What the task asks: Copy the listing in full and exactly, omitting its images.

Data shown:
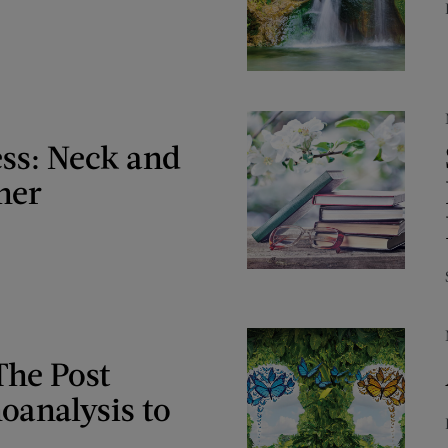
ess: Neck and
her
The Post
oanalysis to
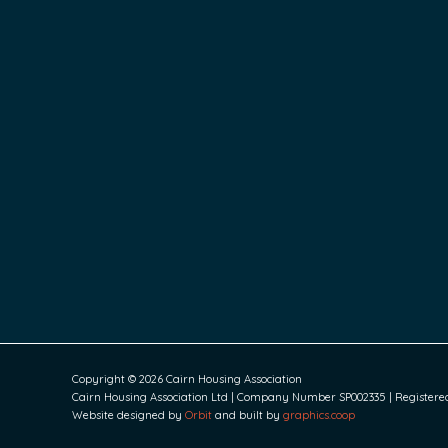
Copyright © 2026 Cairn Housing Association
Cairn Housing Association Ltd | Company Number SP002335 | Registered S
Website designed by
Orbit
and built by
graphics.coop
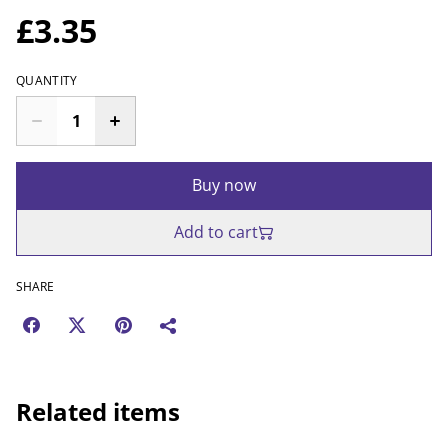
£3.35
QUANTITY
Buy now
Add to cart
SHARE
Related items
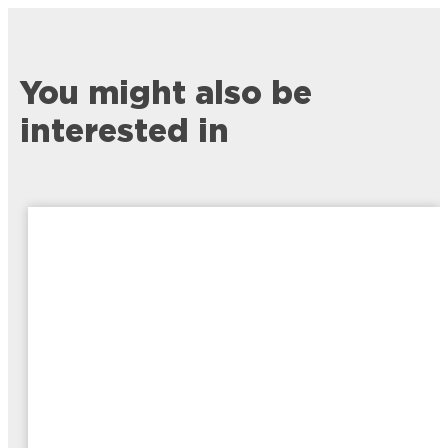
You might also be
interested in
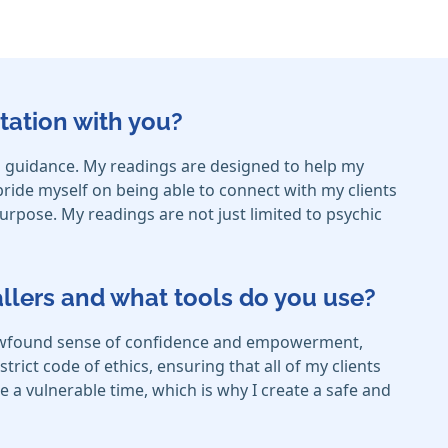
tation with you?
 and guidance. My readings are designed to help my
 pride myself on being able to connect with my clients
purpose. My readings are not just limited to psychic
callers and what tools do you use?
a newfound sense of confidence and empowerment,
trict code of ethics, ensuring that all of my clients
be a vulnerable time, which is why I create a safe and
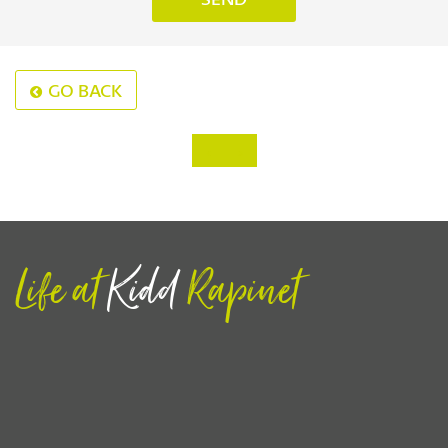
GO BACK
‹
›
Life at
Kidd
Rapinet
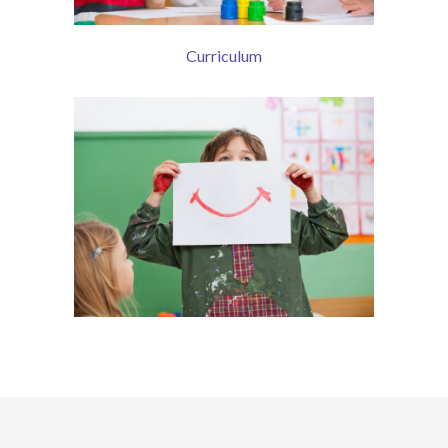
Curriculum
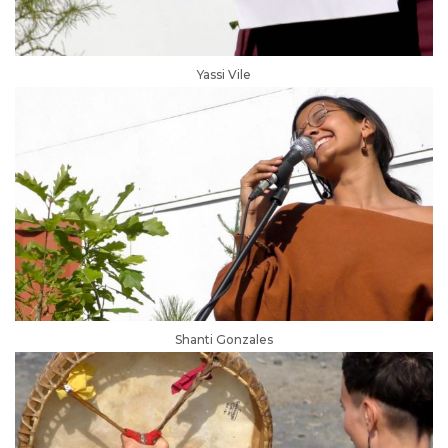
Yassi Vile
Shanti Gonzales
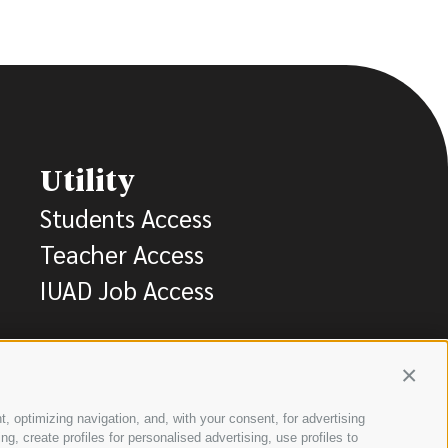
Utility
Students Access
Teacher Access
IUAD Job Access
Contin
t, optimizing navigation, and, with your consent, for advertising
, create profiles for personalised advertising, use profiles to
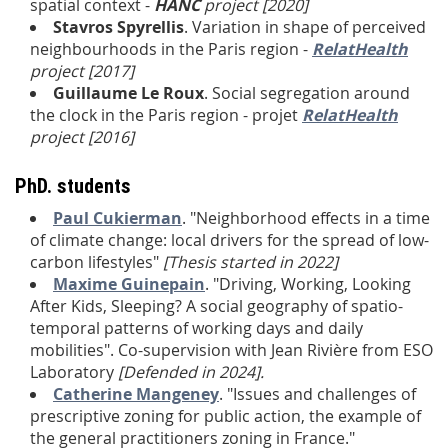
spatial context -
HANC
project [
2020]
Stavros Spyrellis
. Variation in shape of perceived
neighbourhoods in the Paris region -
RelatHealth
project [2017]
Guillaume Le Roux
. Social segregation around
the clock in the Paris region - projet
RelatHealth
project [2016]
PhD. students
Paul Cukierman
. "Neighborhood effects in a time
of climate change: local drivers for the spread of low-
carbon lifestyles
"
[Thesis started in 2022]
Maxime Guinepain
. "Driving, Working, Looking
After Kids, Sleeping? A social geography of spatio-
temporal patterns of working days and daily
mobilities". Co-supervision with Jean Rivière from ESO
Laboratory
[Defended in 2024].
Catherine Mangeney
. "Issues and challenges of
prescriptive zoning for public action, the example of
the general practitioners zoning in France."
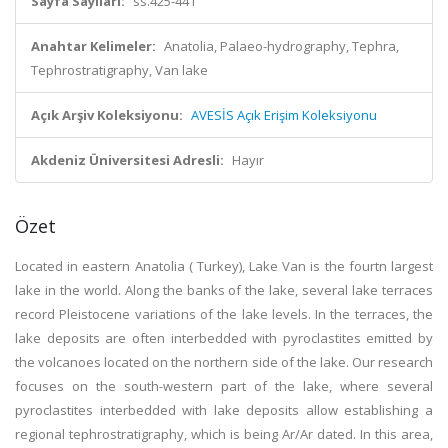
Sayfa Sayıları:
ss.425-441
Anahtar Kelimeler:
Anatolia, Palaeo-hydrography, Tephra,
Tephrostratigraphy, Van lake
Açık Arşiv Koleksiyonu:
AVESİS Açık Erişim Koleksiyonu
Akdeniz Üniversitesi Adresli:
Hayır
Özet
Located in eastern Anatolia ( Turkey), Lake Van is the fourtn largest
lake in the world. Along the banks of the lake, several lake terraces
record Pleistocene variations of the lake levels. In the terraces, the
lake deposits are often interbedded with pyroclastites emitted by
the volcanoes located on the northern side of the lake. Our research
focuses on the south-western part of the lake, where several
pyroclastites interbedded with lake deposits allow establishing a
regional tephrostratigraphy, which is being Ar/Ar dated. In this area,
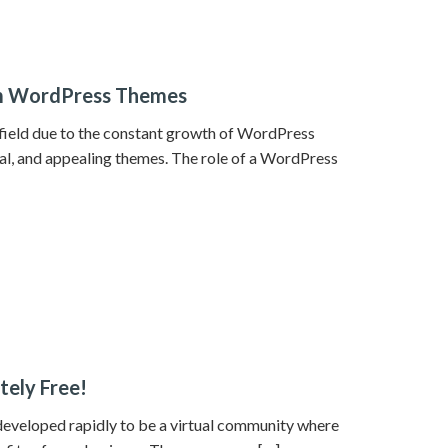
om WordPress Themes
ield due to the constant growth of WordPress
al, and appealing themes. The role of a WordPress
tely Free!
 developed rapidly to be a virtual community where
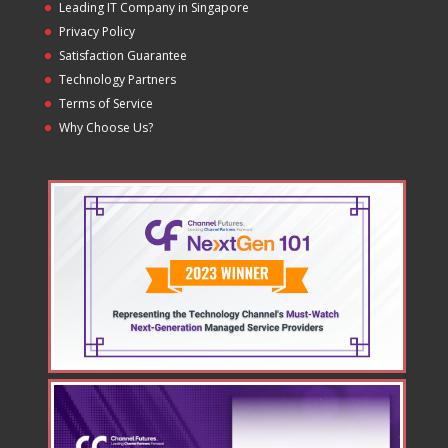
Leading IT Company in Singapore
Privacy Policy
Satisfaction Guarantee
Technology Partners
Terms of Service
Why Choose Us?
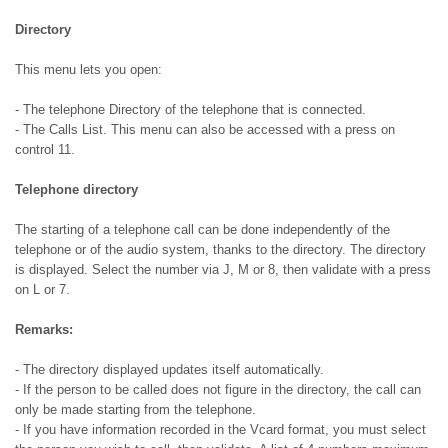
Directory
This menu lets you open:
- The telephone Directory of the telephone that is connected.
- The Calls List. This menu can also be accessed with a press on
control 11.
Telephone directory
The starting of a telephone call can be done independently of the
telephone or of the audio system, thanks to the directory. The directory
is displayed. Select the number via J, M or 8, then validate with a press
on L or 7.
Remarks:
- The directory displayed updates itself automatically.
- If the person to be called does not figure in the directory, the call can
only be made starting from the telephone.
- If you have information recorded in the Vcard format, you must select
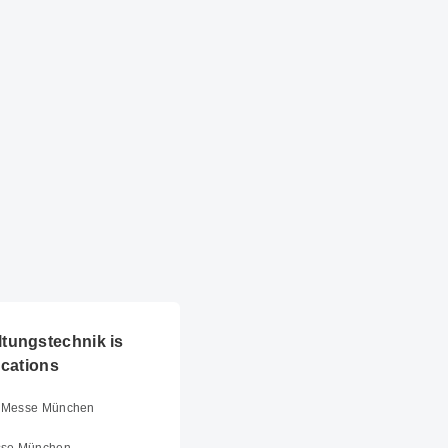
tungstechnik is
ocations
er Messe München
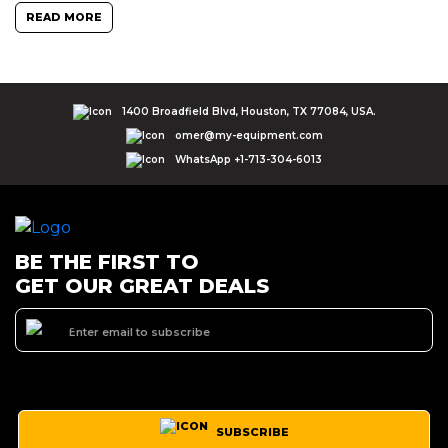
READ MORE
1400 Broadfield Blvd, Houston, TX 77084, USA.
omer@my-equipment.com
WhatsApp +1-713-304-6013
BE THE FIRST TO
GET OUR GREAT DEALS
SUBSCRIBE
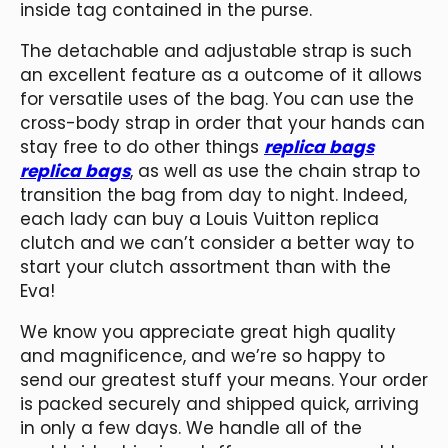
inside tag contained in the purse.
The detachable and adjustable strap is such
an excellent feature as a outcome of it allows
for versatile uses of the bag. You can use the
cross-body strap in order that your hands can
stay free to do other things
replica bags
replica bags
, as well as use the chain strap to
transition the bag from day to night. Indeed,
each lady can buy a Louis Vuitton replica
clutch and we can’t consider a better way to
start your clutch assortment than with the
Eva!
We know you appreciate great high quality
and magnificence, and we’re so happy to
send our greatest stuff your means. Your order
is packed securely and shipped quick, arriving
in only a few days. We handle all of the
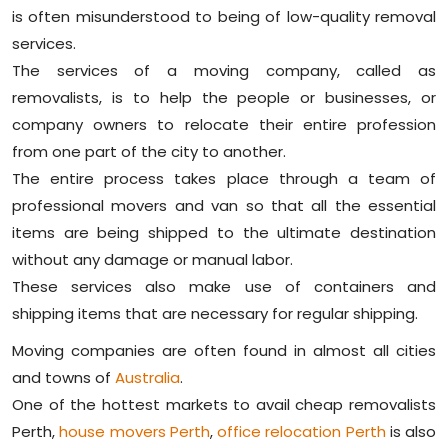
is often misunderstood to being of low-quality removal
services.
The services of a moving company, called as
removalists, is to help the people or businesses, or
company owners to relocate their entire profession
from one part of the city to another.
The entire process takes place through a team of
professional movers and van so that all the essential
items are being shipped to the ultimate destination
without any damage or manual labor.
These services also make use of containers and
shipping items that are necessary for regular shipping.
Moving companies are often found in almost all cities
and towns of
Australia
.
One of the hottest markets to avail cheap removalists
Perth,
house movers Perth
,
office relocation Perth
is also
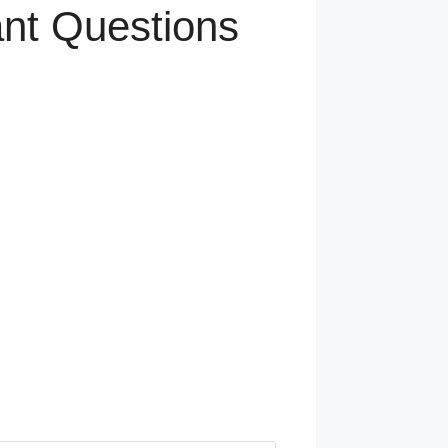
ant Questions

Written answer:
ess: Neck and
her
The Post
oanalysis to
Copyright © 2026 Cairn Housing Association
Cairn Housing Association Ltd | Company Number SP002335 | Registered S
Website designed by
Orbit
and built by
graphics.coop
£3.35
QUANTITY
Buy now
Add to cart
SHARE
Related items
You might also be
interested in
tation with you?
 and guidance. My readings are designed to help my
 pride myself on being able to connect with my clients
purpose. My readings are not just limited to psychic
callers and what tools do you use?
a newfound sense of confidence and empowerment,
trict code of ethics, ensuring that all of my clients
be a vulnerable time, which is why I create a safe and
GO BACK
‹
›
Life at
Kidd
Rapinet
Curriculum
Yassi Vile
Shanti Gonzales
Utility
Students Access
Teacher Access
IUAD Job Access
Contin
t, optimizing navigation, and, with your consent, for advertising
, create profiles for personalised advertising, use profiles to
spatial context -
HANC
project [
2020]
Stavros Spyrellis
. Variation in shape of perceived
neighbourhoods in the Paris region -
RelatHealth
project [2017]
Guillaume Le Roux
. Social segregation around
the clock in the Paris region - projet
RelatHealth
project [2016]
PhD. students
Paul Cukierman
. "Neighborhood effects in a time
of climate change: local drivers for the spread of low-
carbon lifestyles
"
[Thesis started in 2022]
Maxime Guinepain
. "Driving, Working, Looking
After Kids, Sleeping? A social geography of spatio-
temporal patterns of working days and daily
mobilities". Co-supervision with Jean Rivière from ESO
Laboratory
[Defended in 2024].
Catherine Mangeney
. "Issues and challenges of
prescriptive zoning for public action, the example of
the general practitioners zoning in France."
Sayfa Sayıları:
ss.425-441
Anahtar Kelimeler:
Anatolia, Palaeo-hydrography, Tephra,
Tephrostratigraphy, Van lake
Açık Arşiv Koleksiyonu:
AVESİS Açık Erişim Koleksiyonu
Akdeniz Üniversitesi Adresli:
Hayır
Özet
Located in eastern Anatolia ( Turkey), Lake Van is the fourtn largest
lake in the world. Along the banks of the lake, several lake terraces
record Pleistocene variations of the lake levels. In the terraces, the
lake deposits are often interbedded with pyroclastites emitted by
the volcanoes located on the northern side of the lake. Our research
focuses on the south-western part of the lake, where several
pyroclastites interbedded with lake deposits allow establishing a
regional tephrostratigraphy, which is being Ar/Ar dated. In this area,
om WordPress Themes
ield due to the constant growth of WordPress
al, and appealing themes. The role of a WordPress
tely Free!
 developed rapidly to be a virtual community where
Leading IT Company in Singapore
Privacy Policy
Satisfaction Guarantee
Technology Partners
Terms of Service
Why Choose Us?
Directory
This menu lets you open:
- The telephone Directory of the telephone that is connected.
- The Calls List. This menu can also be accessed with a press on
control 11.
Telephone directory
The starting of a telephone call can be done independently of the
telephone or of the audio system, thanks to the directory. The directory
is displayed. Select the number via J, M or 8, then validate with a press
on L or 7.
Remarks:
- The directory displayed updates itself automatically.
- If the person to be called does not figure in the directory, the call can
only be made starting from the telephone.
- If you have information recorded in the Vcard format, you must select
tungstechnik is
ocations
er Messe München
READ MORE
1400 Broadfield Blvd, Houston, TX 77084, USA.
omer@my-equipment.com
WhatsApp +1-713-304-6013
BE THE FIRST TO
GET OUR GREAT DEALS
SUBSCRIBE
inside tag contained in the purse.
The detachable and adjustable strap is such
an excellent feature as a outcome of it allows
for versatile uses of the bag. You can use the
cross-body strap in order that your hands can
stay free to do other things
replica bags
replica bags
, as well as use the chain strap to
transition the bag from day to night. Indeed,
each lady can buy a Louis Vuitton replica
clutch and we can’t consider a better way to
start your clutch assortment than with the
Eva!
We know you appreciate great high quality
and magnificence, and we’re so happy to
send our greatest stuff your means. Your order
is packed securely and shipped quick, arriving
in only a few days. We handle all of the
is often misunderstood to being of low-quality removal
services.
The services of a moving company, called as
removalists, is to help the people or businesses, or
company owners to relocate their entire profession
from one part of the city to another.
The entire process takes place through a team of
professional movers and van so that all the essential
items are being shipped to the ultimate destination
without any damage or manual labor.
These services also make use of containers and
shipping items that are necessary for regular shipping.
Moving companies are often found in almost all cities
and towns of
Australia
.
One of the hottest markets to avail cheap removalists
Perth,
house movers Perth
,
office relocation Perth
is also
ant Questions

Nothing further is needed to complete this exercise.